Consigne ▸ Reproduisez mot pour mot tout le texte du matériel ci-dessous, s'il vous plaît, en laissant les images de côté.

Entrées affichées ▸
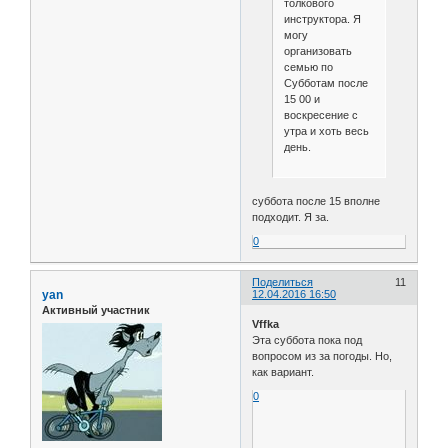
толкового
инструктора. Я
могу
организовать
семью по
Субботам после
15 00 и
воскресение с
утра и хоть весь
день.
суббота после 15 вполне
подходит. Я за.
0
Поделиться
11
yan
12.04.2016 16:50
Активный участник
Vffka
Эта суббота пока под
вопросом из за погоды. Но,
как вариант.
0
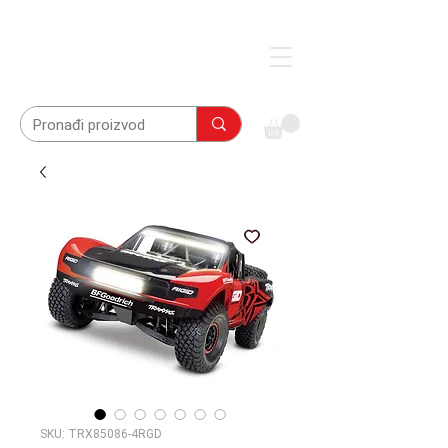
SKU: TRX85086-4RGD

Résultat produit ▸
толкового
инструктора. Я
могу
организовать
семью по
Субботам после
15 00 и
воскресение с
утра и хоть весь
день.
суббота после 15 вполне
подходит. Я за.
0
Поделиться
11
yan
12.04.2016 16:50
Активный участник
Vffka
Эта суббота пока под
вопросом из за погоды. Но,
как вариант.
0
SKU: TRX85086-4RGD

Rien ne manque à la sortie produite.